Le sous-prolétariat ne peut que survivre dans un état de pauvreté. Il ne dispose mensuellement (pour une personne seule) que de moins de 780 euros. C’est la première tranche de 10%.

Les prolétaires sont aussi ceux qui « ont des fins de mois difficiles ». Face au marché, ils épuisent le salaire dans le mois. Ou du moins ils épargnent très peu. Les prolétaires sont ceux au-dessus des
sous-prolétaires. Ce sont - en terme de tranches de 10% - tout à la fois les « modestes » et les « classes moyennes » qui gagnent au mieux moins de 2600 euros. Ce niveau de 2600 euros représente grosso modo la limite de franchissement de ceux qui passent au-dessus à un mode de vie plus aisé, plus détaché du calcul « pour faire le mois ».
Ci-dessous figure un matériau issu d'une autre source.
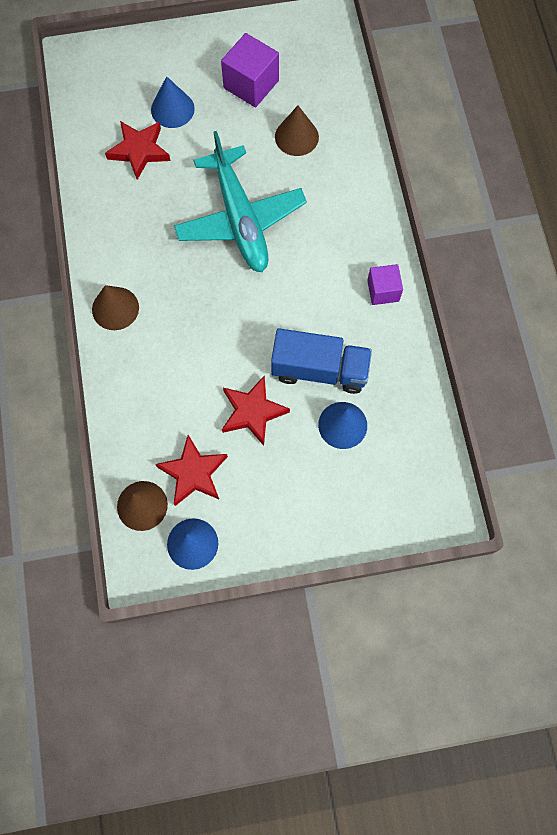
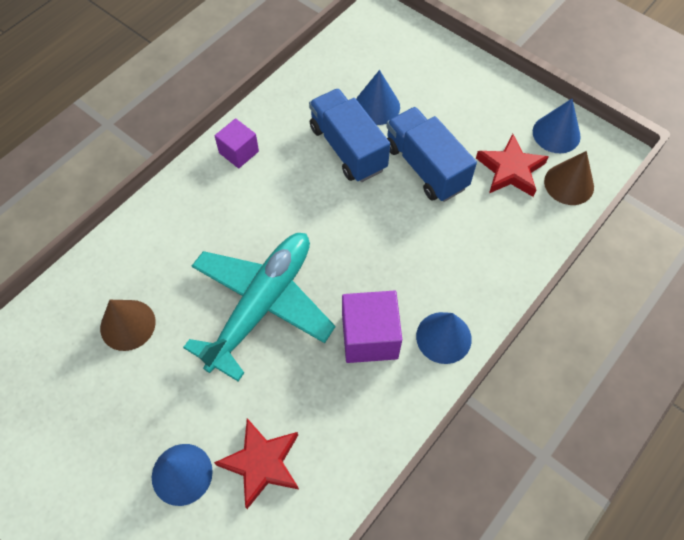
camera: 130 degrees left, 10 degrees down
brown cone [92,285,139,330] -> blue cone [416,312,472,364]
purple cube [221,33,279,107] -> purple cube moved to [342,291,402,363]
red star [222,375,290,446] -> blue truck [386,107,477,202]

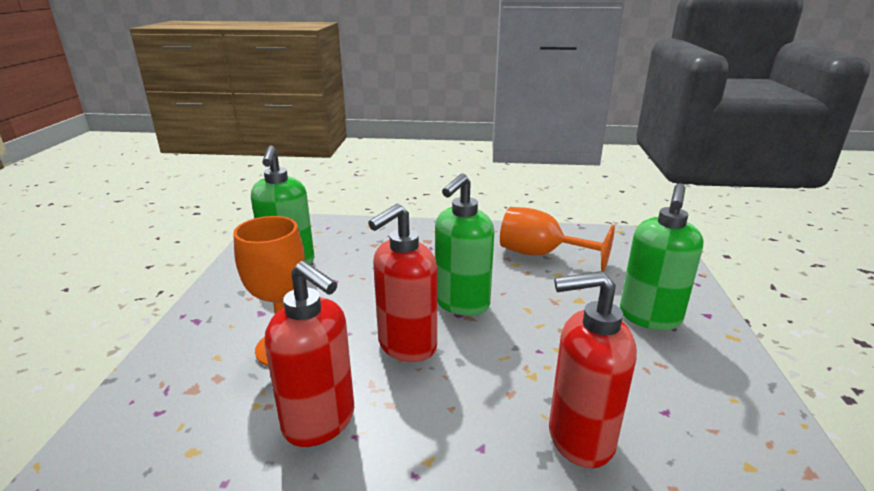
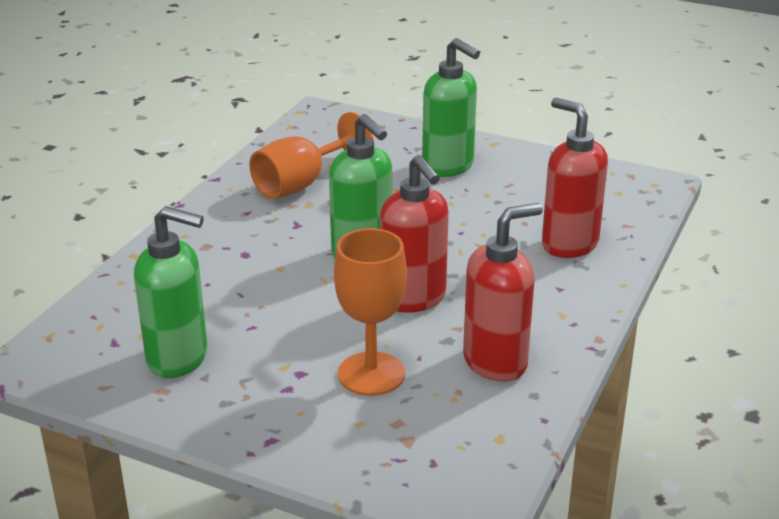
camera: 70 degrees left, 5 degrees up
red soap dispenser [549,271,637,468] -> red soap dispenser turned 120 degrees clockwise [542,98,608,258]

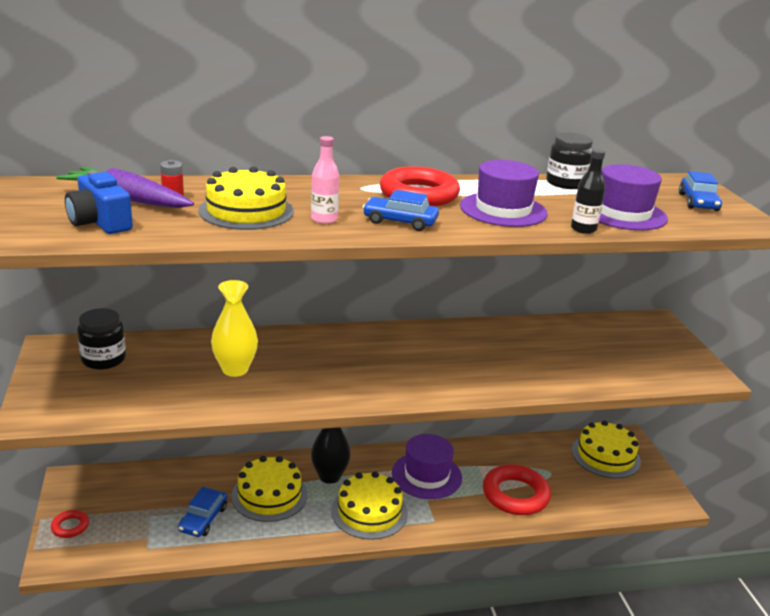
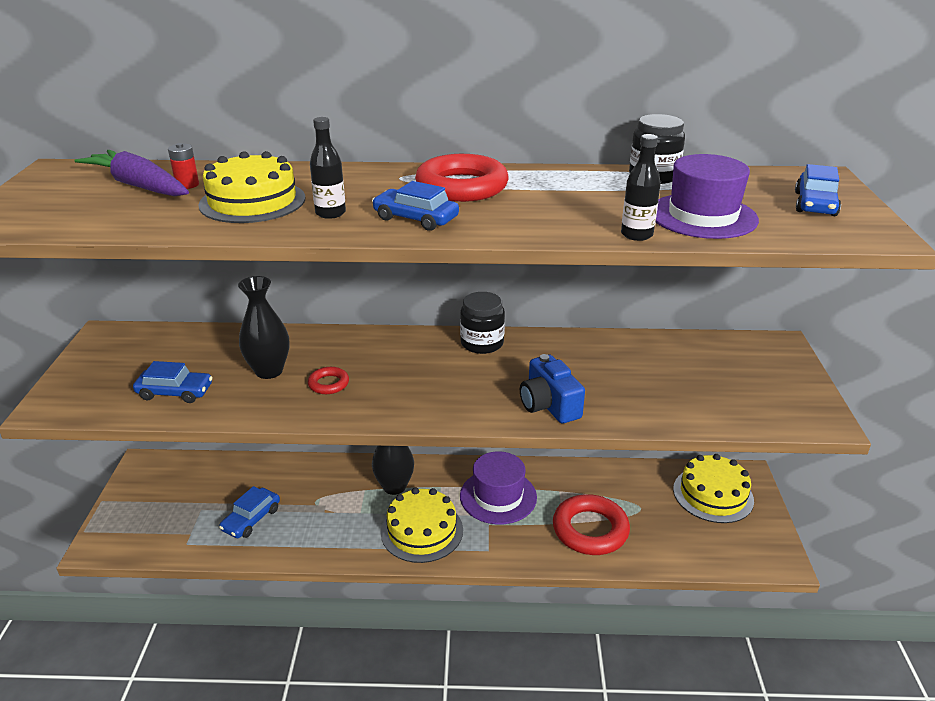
camera: 15 degrees right, 5 degrees up
red ring [51,510,89,538] -> red ring moved to [308,367,349,394]
blue camera [65,170,133,234] -> blue camera moved to [520,354,585,424]
black jar [77,308,126,370] -> black jar moved to [460,292,505,354]
yellow vase [211,280,258,377] -> black vase [238,276,289,379]
yellow cake [231,456,307,522] -> none
pink bottle [311,136,339,224] -> black bottle [310,117,346,219]
purple hat [460,160,547,227] -> none
none -> blue car [133,361,213,403]

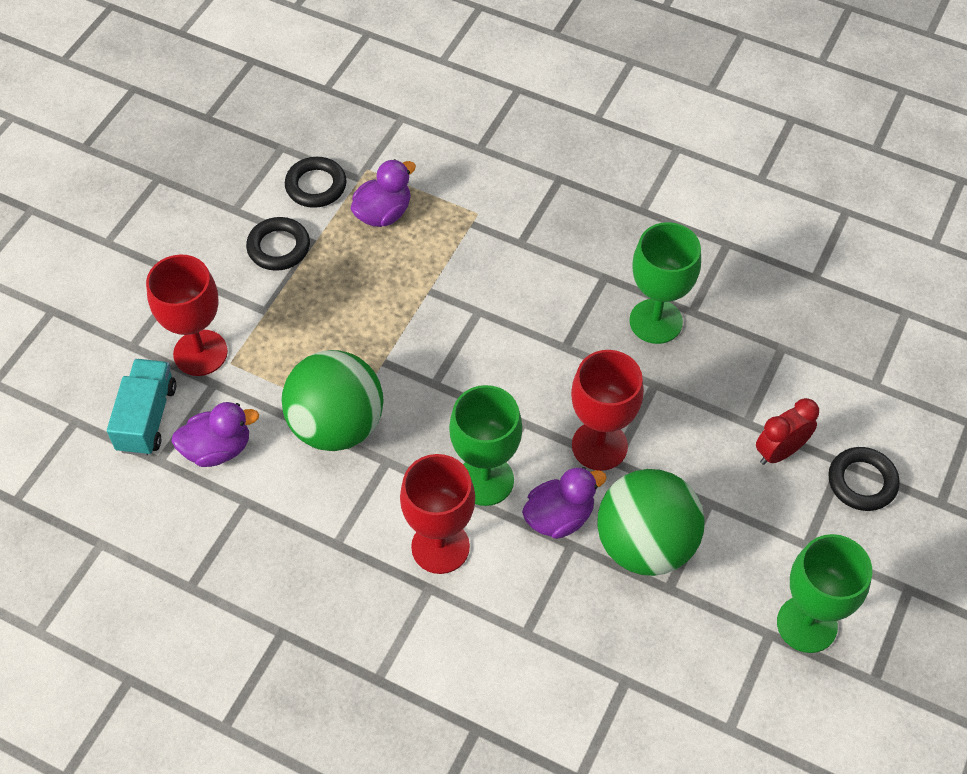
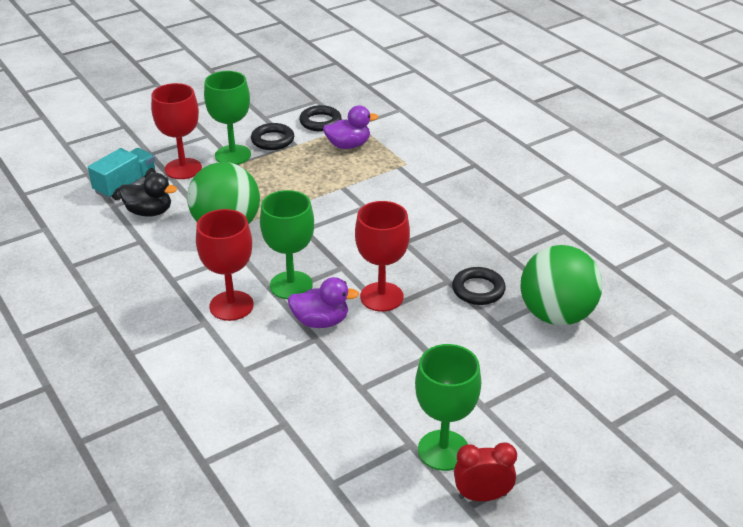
camera: 30 degrees right, 20 degrees down
purple duck [171,402,259,467] -> black duck [119,173,177,217]
green ball [597,469,705,576] -> green ball moved to [521,245,603,325]
green goblet [629,222,701,344] -> green goblet moved to [204,71,251,165]
red clock [756,398,819,465] -> red clock moved to [454,442,517,501]
black ring [828,447,900,511] -> black ring moved to [452,267,506,305]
Au-dessus des sous-prolétaires, les prolétaires les plus modestes
doivent péniblement vivre avec moins de 1.120 euros, soit le sommet de la seconde tranche.
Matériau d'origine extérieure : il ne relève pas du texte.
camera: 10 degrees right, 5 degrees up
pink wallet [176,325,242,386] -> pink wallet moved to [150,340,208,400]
Les prolétaires des classes moyennes (qui forment 60 % de la population) sont subdivisés en deux moitiés (trois tranches/trois tranches). La classe moyenne « inférieure » (30 %) dépassent ce seuil de 1.120 euros et se trouvent sous un plafond de 1.750 euros. Au-dessus de cette somme, la limite pour les classes moyennes « supérieures » (30 % de la population) est à 2.600 euros. La classe moyenne inférieure connait des « fins de mois difficiles » mais aussi une large fraction des classes moyennes « supérieures ».

Il faut y lire, à suivre Régis Bigot, le poids de l’inflation et des dépenses contraintes. Les loyers sont devenus très chers. Certains ont des frais de transport très élevés. Bref, avec 2400 à 2600 euros net par mois il arrive à certains, pas à tous, de ne pas pouvoir « économiser » et d’être à zéro en fin de mois.
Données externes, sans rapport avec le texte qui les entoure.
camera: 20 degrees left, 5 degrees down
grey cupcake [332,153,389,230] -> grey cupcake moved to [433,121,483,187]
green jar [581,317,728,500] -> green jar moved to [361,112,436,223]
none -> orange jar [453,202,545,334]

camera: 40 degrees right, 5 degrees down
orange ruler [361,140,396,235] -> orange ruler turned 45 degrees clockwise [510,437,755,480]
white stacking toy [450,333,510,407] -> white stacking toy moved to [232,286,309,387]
Au-dessus des prolétaires on a la petite-bourgeoisie (20%) subdivisée en deux tranches : la petite bourgeoisie « faiblement aisée » (PBFA) et la petite-bourgeoisie « très aisée » (PBTA). La dernière tranche comprend aussi la bourgeoisie tout en-haut. Elle est souvent oubliée. Le patronat navigue aussi bien en zone « faiblement aisée » qu’au dessus. Idem d’ailleurs pour les cadres et les professions libérales.

Les « faiblement aisés » se situent entre 2.600 euros et 3.010 euros.
Au-dessus de 3000 euros, on trouve la dernière tranche, les 10 % de « hauts revenus ». Le début de la richesse serait donc à 3010 euros.

Mais Bigot précise utilement ici que les Français considèrent - aspect subjectif après enquête - que l’on est riche à partir de 4.660 euros de revenus mensuels (ce qui, en termes de niveau de vie, concerne 3 % de la population). Dans son livre, il indique que cette appréciation varie selon la situation dans l’échelle des revenus. Ceux qui disposent de 1500 euros le voient plus près de 3800/4000 alors que ceux percevant plus de 2000 euros voient ce niveau de richesse vers 5000 euros.

Ce n’est donc pas un hasard si F Hollande a déclaré que les riches
débutaient à 4000 euros net par mois. Des « petits » riches à côté des
très gros du système hyperfinanciarisé. Le mouvement altermondialiste met l’accent lui sur le 1% d’en-haut et même sur la limitation des revenus au sein de ce 1%.